The GaAs ASIC has been exposed to neutron and proton radiation with fluences corresponding to ten years of running of the HL-LHC. Neutron tests were performed at the NPI in Rež, Czech Republic, where a 36 MeV proton beam is directed on a thick heavy water target to produce neutrons, delivering an integrated fluence of about 4x10^15 n/cm^2 (in terms of 1 MeV-equivalent NIEL in GaAs at ATLAS). The proton irradiation was done with 200 MeV protons at the PROSCAN area of the Proton Irradiation Facility at the PSI in Villigen, Switzerland, up to an integrated fluence of 2.6 x 10^14 p/cm^2. In-situ measurements of S-parameters in both tests allow the evaluation of frequency dependent performance parameters, like gain and input impedance, as a function of fluence. The non-linearity of the ASIC response has been measured directly in the neutron tests at warm. The signal response of the irradiated samples was analyzed furthermore at cold, i.e. at LAr temperatures. In particular these results allow an improved estimation of the expected performance degradation of the HEC.

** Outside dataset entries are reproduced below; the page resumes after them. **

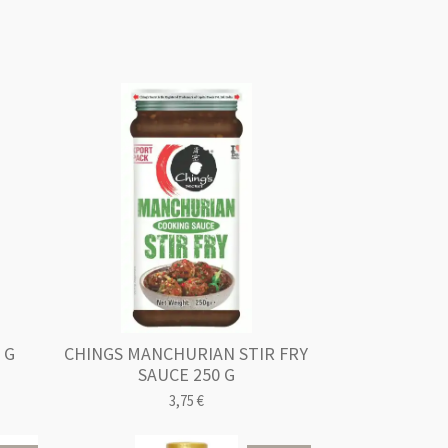
 G
CHINGS MANCHURIAN STIR FRY
SAUCE 250 G
3,75 €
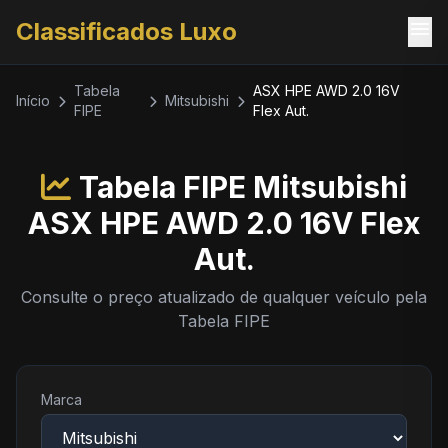
menu
Classificados Luxo
Tabela
ASX HPE AWD 2.0 16V
Início
Mitsubishi
FIPE
Flex Aut.
Tabela FIPE Mitsubishi
ASX HPE AWD 2.0 16V Flex
Aut.
Consulte o preço atualizado de qualquer veículo pela
Tabela FIPE
Marca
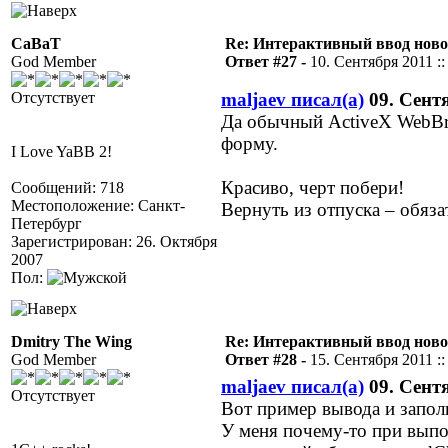
CaBaT
Re: Интерактивный ввод ново
God Member
Ответ #27 -
10. Сентября 2011 ::
Отсутствует
maljaev писал(а)
09. Сентя
Да обычный ActiveX WebBr
форму.
I Love YaBB 2!
Красиво, черт побери!
Сообщений: 718
Местоположение: Санкт-
Вернуть из отпуска – обяз
Петербург
Зарегистрирован: 26. Октября
2007
Пол:
Dmitry The Wing
Re: Интерактивный ввод ново
God Member
Ответ #28 -
15. Сентября 2011 ::
maljaev писал(а)
09. Сентя
Отсутствует
Вот пример вывода и запо
У меня почему-то при выпо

The measured gain parameters and non-linearity of the ASIC response were applied to Monte-Carlo simulations of the HEC detector in order to extract the expected energy resolution and performance of jet measurements.
For a possible replacement of the PAS chips, alternative technologies are investigated and exposed to similar neutron radiation levels. In particular, IHP 250 nm Si CMOS technology has turned out to show good performance and match the specifications required. The corresponding results will also be presented.